EXERCISE AIM
Continue the passage about Mr. Hydomako's class handouts, picking up right after its last sentence.

EXTRACTED TEXT
This section reproduces a selection of the various handouts Mr. Hydomako prepared for class presentations and distributed to his fellow student who were also present on the day of any particular in-class presentation. While the handouts themselves were not typically graded, we can suppose that the grade earned on the presentation itself was at least in part also based upon these handouts and their relation to the subject discussed.
Fall 2001
PHIL 565.04: Interpretations of Mathematical Structuralism with Elaine Landry.
Final Grade Received: A
Abstract: reviews and presents the main points associated with three structuralist accounts of mathematics: in re, ante rem, and modal; talks about how for all three positions mathematical objects are "positions in structures"; examines the ontologies of each position (or lack of the need for one wrt modal structuralism); distills the essence of each position, namely, relations and coherence; examines the role of isomorphism wrt systems and examines the function that maps the relations of one system onto the next in an 1-1 manner; explores the use of a basic understanding of the word 'coherence'; turns to the idea of "mystical experience" in terms of a "unification of opposites"--the conjunction of A with its negation; uses this idea to show how the conjunction of a thing with its negation in terms of a dualistic pairing is more "sensible" or "intelligible," that is, offers a more coherent scope of understanding; examines the problem of the empty set and the paradox of the set of all sets; asserts that nothing = everything simply due to the fact that either the empty set or the set of all sets is a manifestation of the same paradoxical structure, namely, A & ~A; uses the Principle of Explosion (implicitly) to show how we get something from this conjunction of opposites, namely, the domain of set theoretic objects; shows how such understanding is necessarily "outside" of any single account due to its explicit contradiction--this is the connection to the "mystical experience, that is, insight which transcends the mundane (implicitly); suggests that a modal structuralist account of mathematics is the "mediator of potential" when it comes to the absurdity created qua the conjunction of in re and ante rem structuralist positions; makes reference to a particular work of M.C. Escher's, "Encounter" as representative of the so-called "mystical experience" qua "the union of opposites"; discusses the importance of "internal consistency" wrt either of the terms of the binary pair (in re, ante rem), that is, truth is internal to each account, but the largest scope of truth is necessarily "outside" any singular account, but such "truth" is, itself, an absurdity; reviews MS as the mediator of potential wrt to "truth" of the absurdity qua the Principle of Explosion (implicitly); touches upon the problem of the gap between the potential and the actual; closes making reference to the Buddhist concept of knowing emptiness.

[Records taken from a dataset]
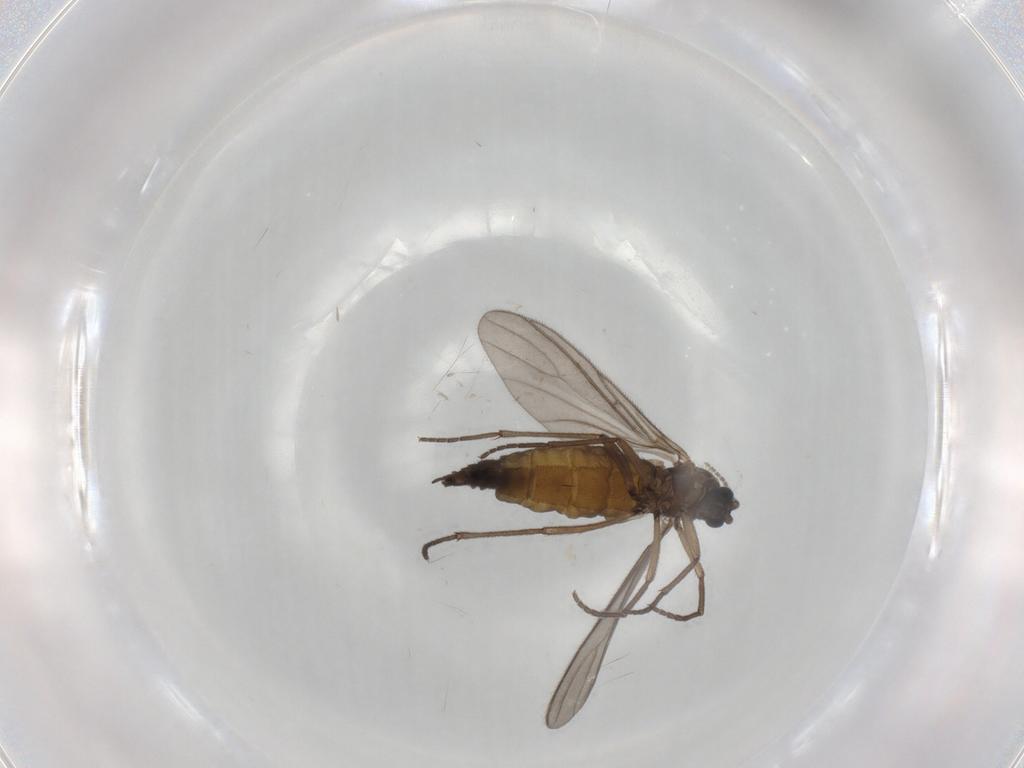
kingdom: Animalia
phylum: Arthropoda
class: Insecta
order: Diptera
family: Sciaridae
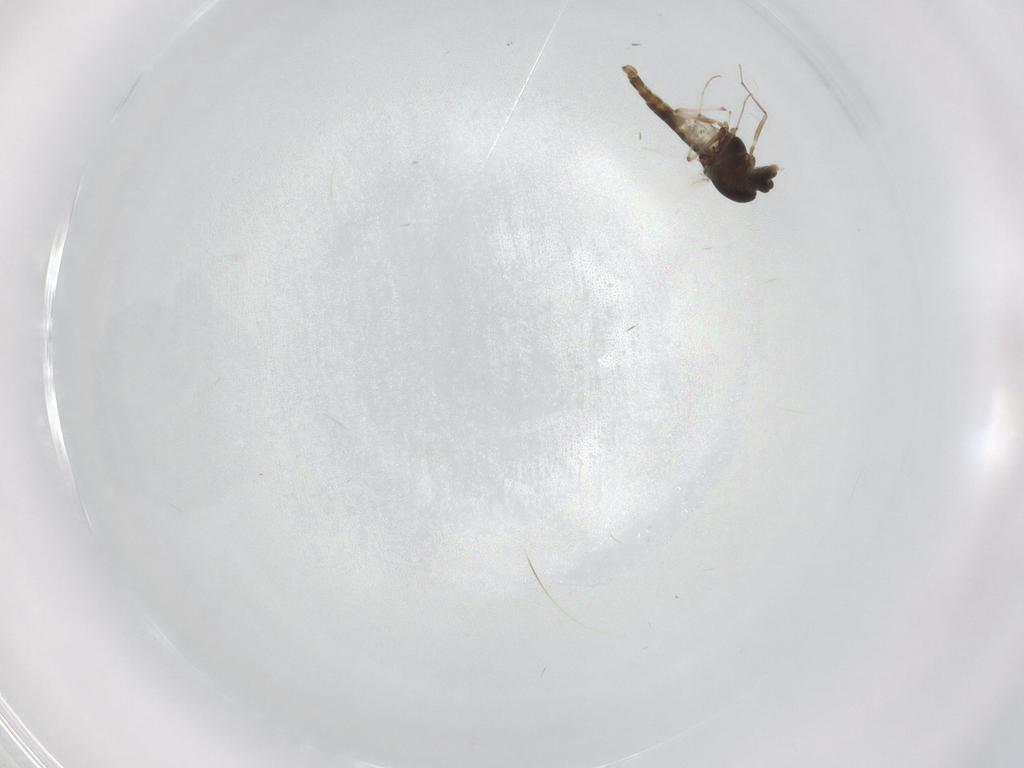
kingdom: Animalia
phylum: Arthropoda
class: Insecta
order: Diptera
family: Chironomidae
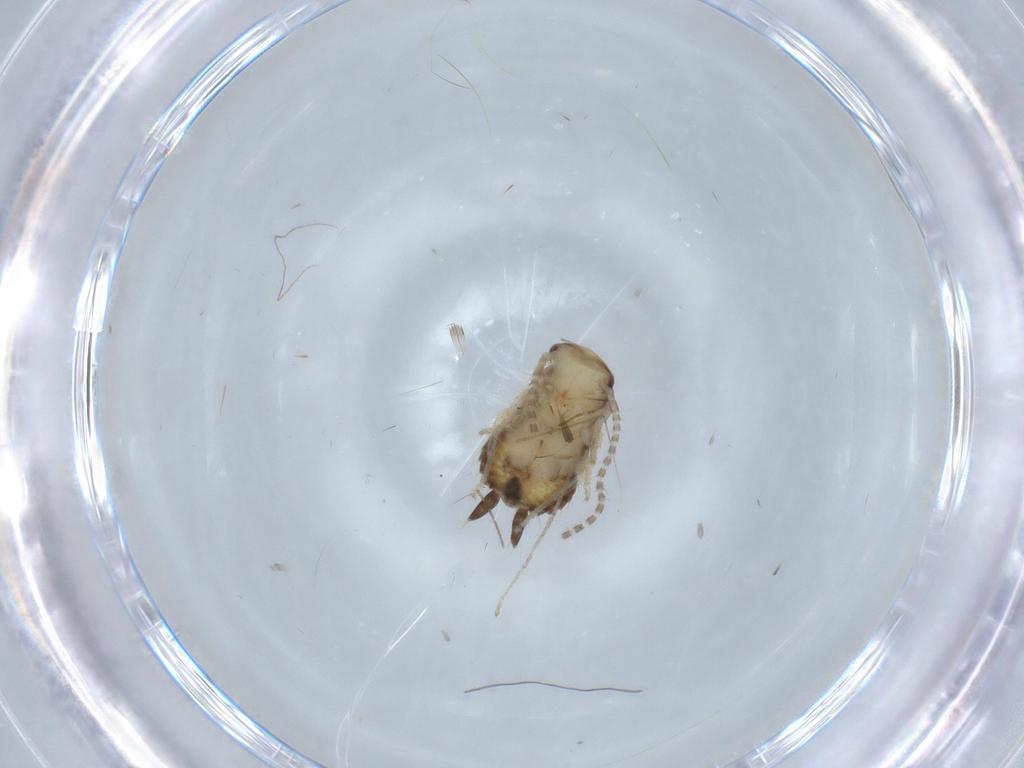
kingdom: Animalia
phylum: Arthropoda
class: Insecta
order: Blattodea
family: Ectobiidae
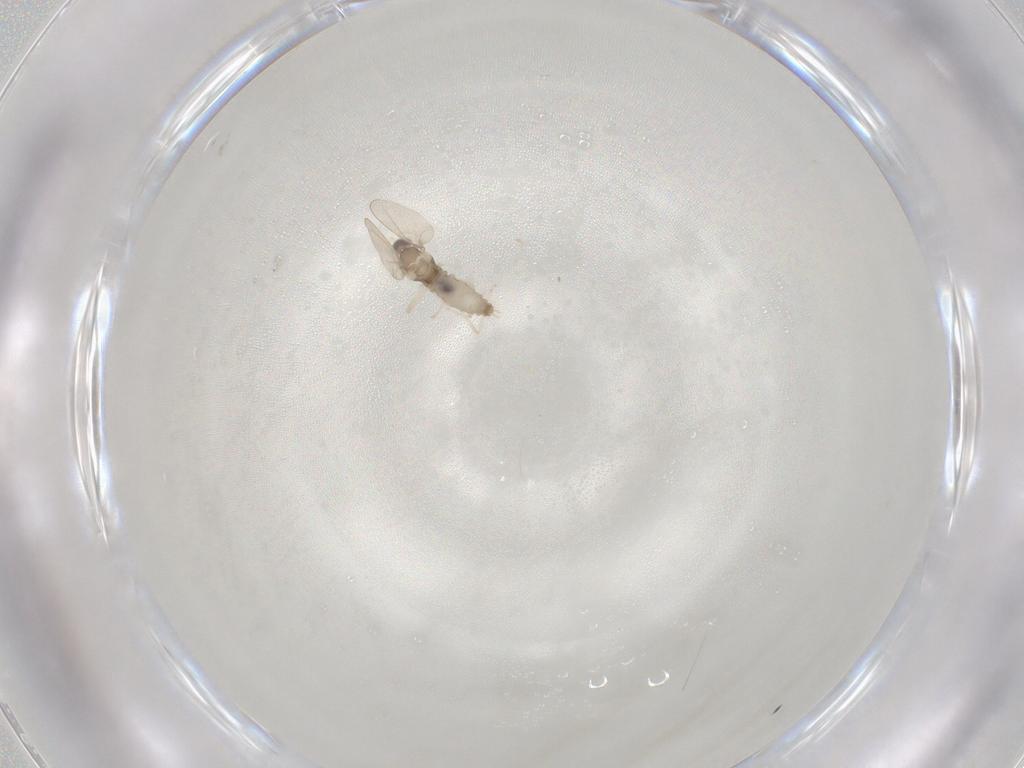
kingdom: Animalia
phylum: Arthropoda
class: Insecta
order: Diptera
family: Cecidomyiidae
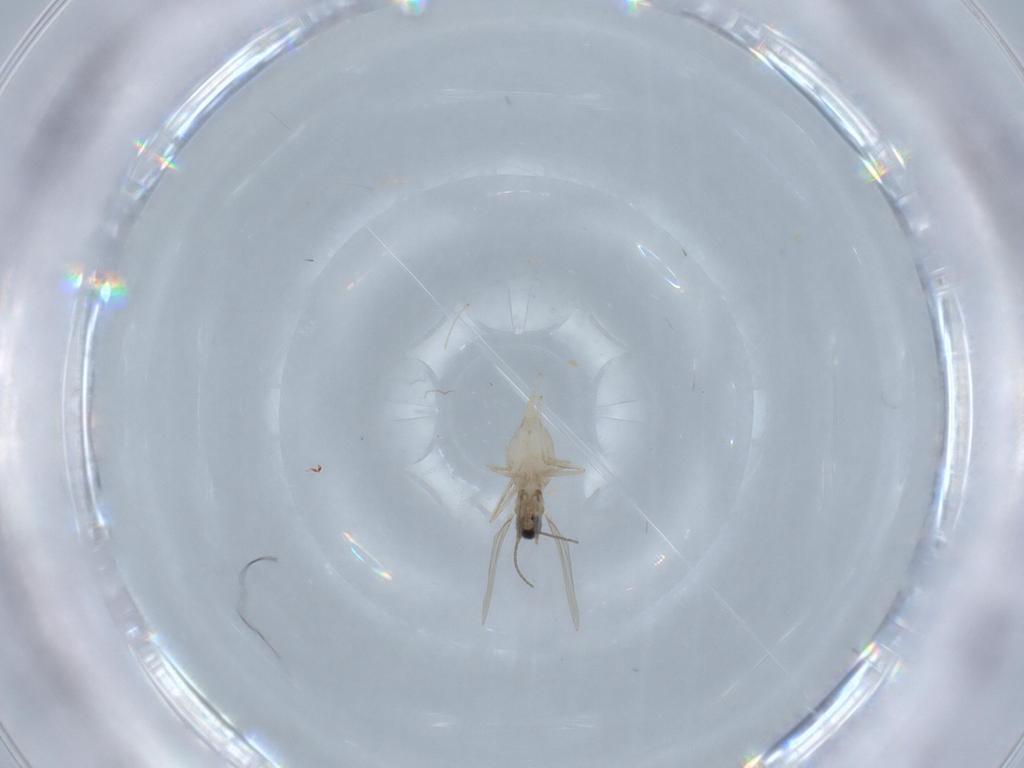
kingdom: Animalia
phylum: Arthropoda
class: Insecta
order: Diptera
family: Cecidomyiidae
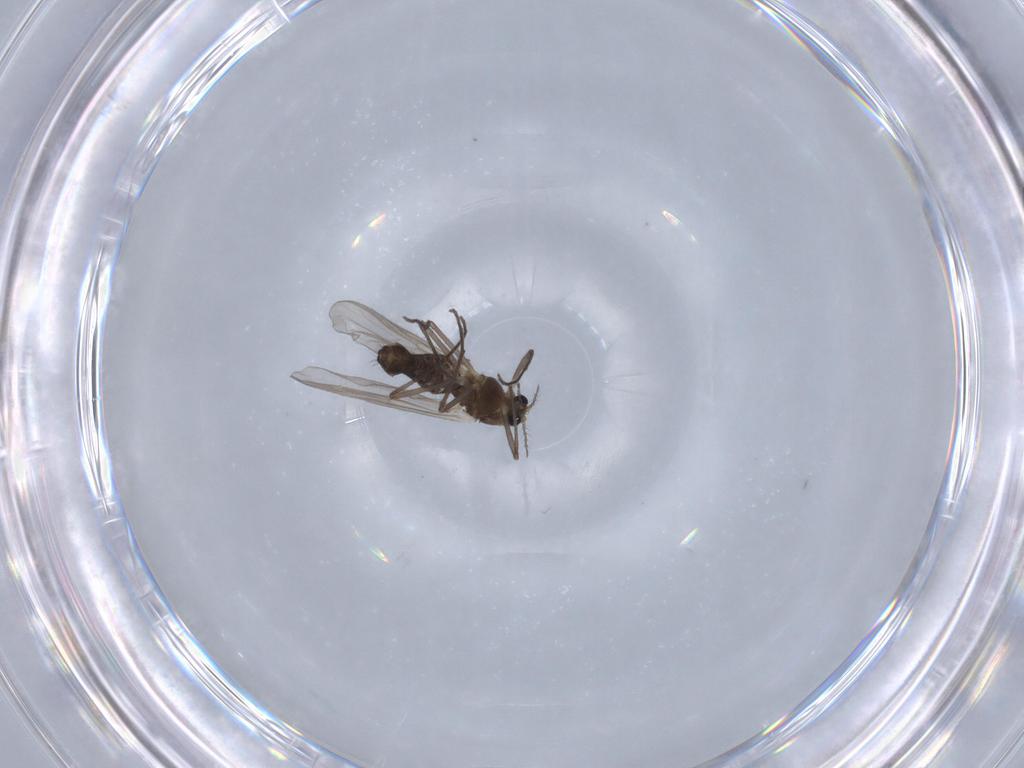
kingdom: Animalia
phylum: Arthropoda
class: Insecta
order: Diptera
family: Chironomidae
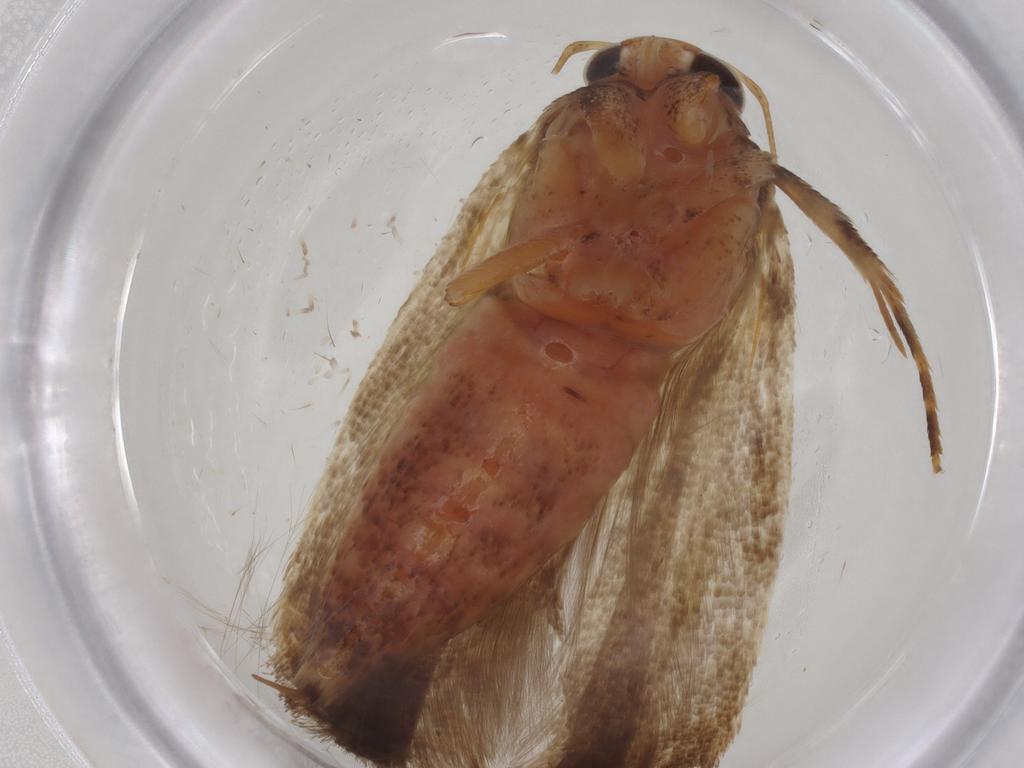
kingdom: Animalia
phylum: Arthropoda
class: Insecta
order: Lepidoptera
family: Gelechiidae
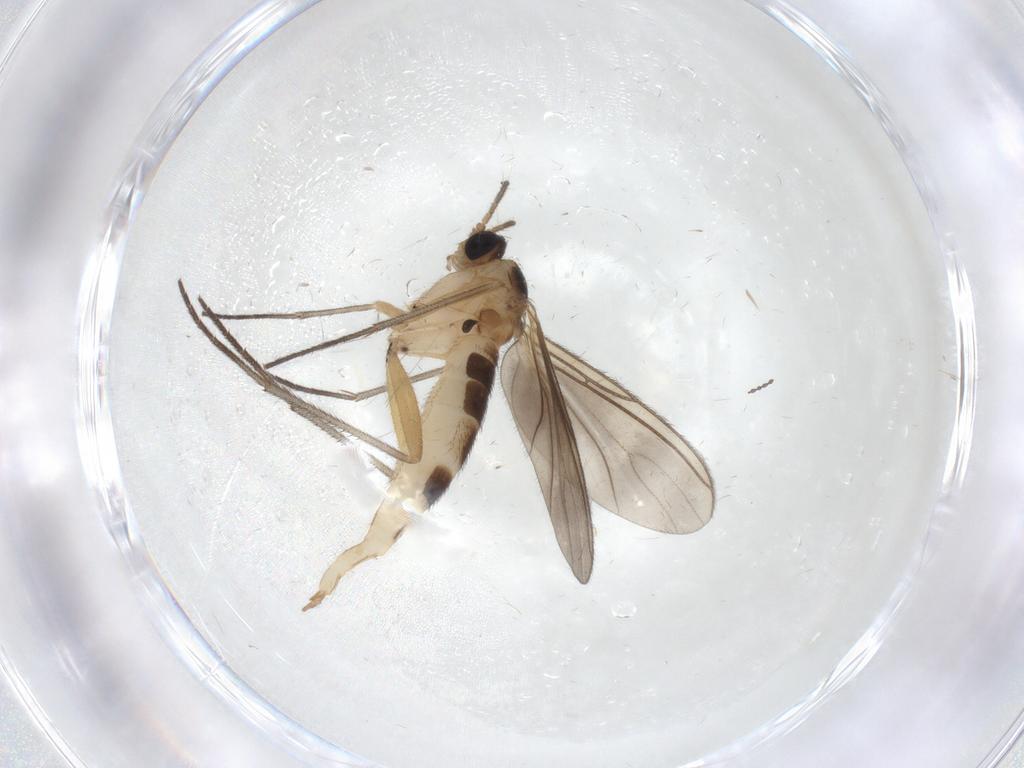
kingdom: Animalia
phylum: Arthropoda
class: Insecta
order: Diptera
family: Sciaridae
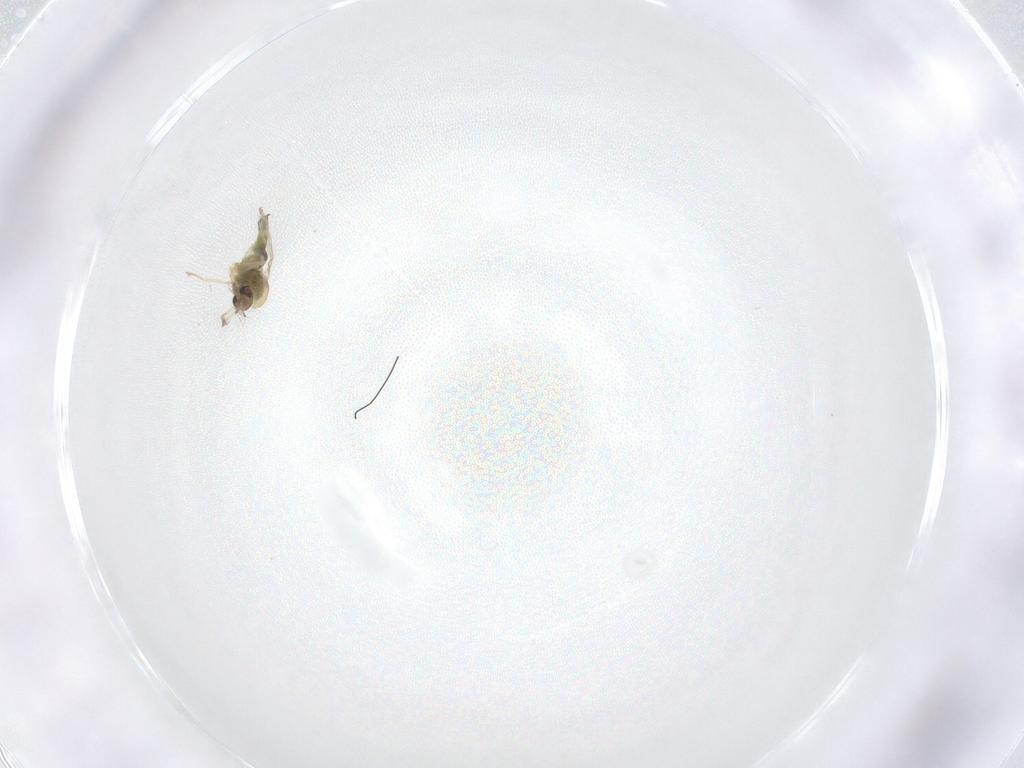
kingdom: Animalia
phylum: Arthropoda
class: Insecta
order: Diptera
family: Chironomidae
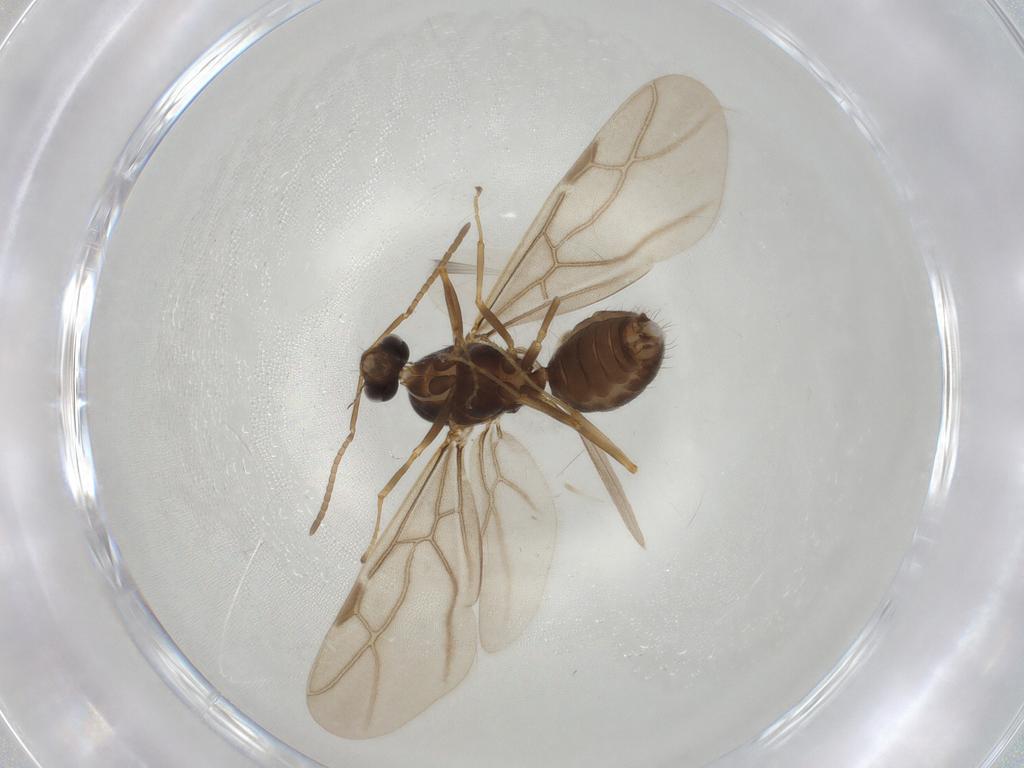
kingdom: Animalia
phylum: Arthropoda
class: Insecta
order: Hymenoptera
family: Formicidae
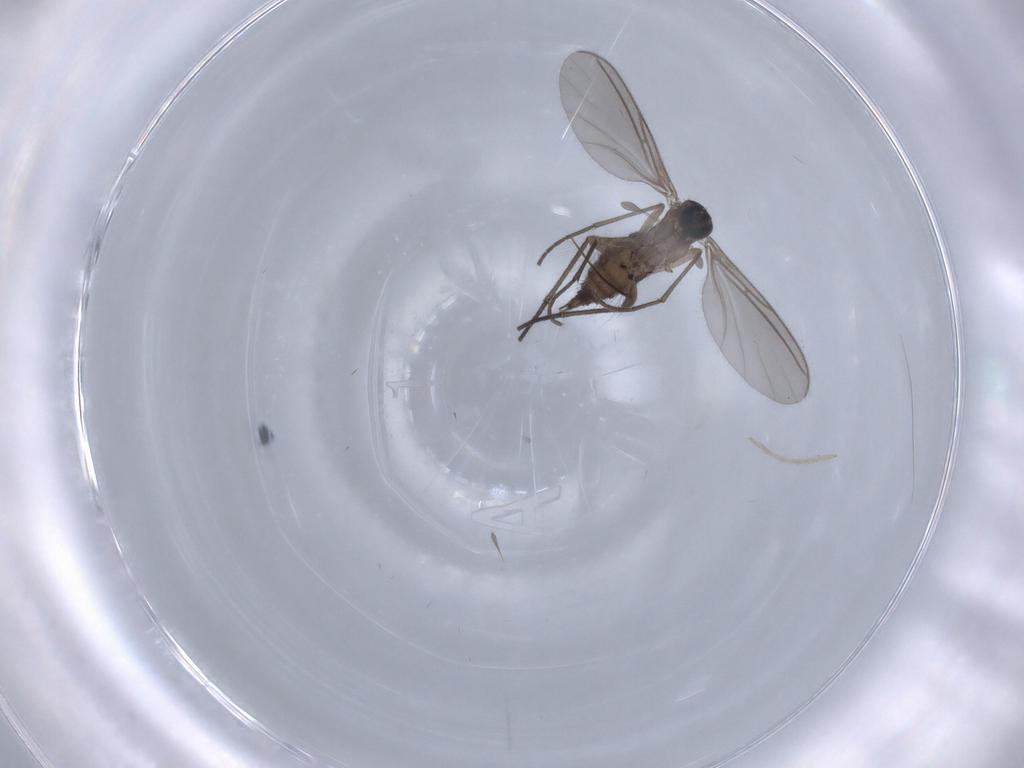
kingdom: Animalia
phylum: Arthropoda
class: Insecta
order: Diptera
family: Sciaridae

EXERCISE RESULT
Winter 2002
PMAT 415: Set Theory with Claude Laflamme.
Final Grade Received: B+
Abstract: opens with presenting the Liar Paradox as exemplifying each and every claim made in the presentation to come; examines the logical consequences of claiming "Every statement of this presentation is a lie," and explicitly acknowledges the paradox involved in such a claim (whee!); turns to the concept of "self-referencing" and discusses the problems of self-referencing as manifested in the paradox of "the set of all sets" in terms of what V cannot be; asks the audience to consider themselves as a set and shows the regress involved in the self-referencing of such a consideration; introduces the idea of the I as exemplifying emptiness in terms of some Eastern philosophies and also in Jung's conception of the archetype of the Self; suggests "reality" (of both our own experience and that of "sets") is a relational affair dependent on not only (self, other), but also dependent on awareness; explores the relationship between (self, other) and illustrates not only do the two terms "point to" one and other, but they also self-reference themselves as pointing to one and other; frames the four terms of both ({}, V) and (Self, Other) as fictional entities insofar as each terms is entirely dependent upon the other in each binary pairing in order to have its own seemingly "independent" existence; makes reference to the Buddhist notion of relations in terms of a "interdependent co-arising" within emptiness (technical terms of 'Pratītyasamutpāda' and 'Śūnyatā' left implicit due to the audience's likely unfamiliarity with such terms); closes with a reminder that every claim of the presentation is a lie.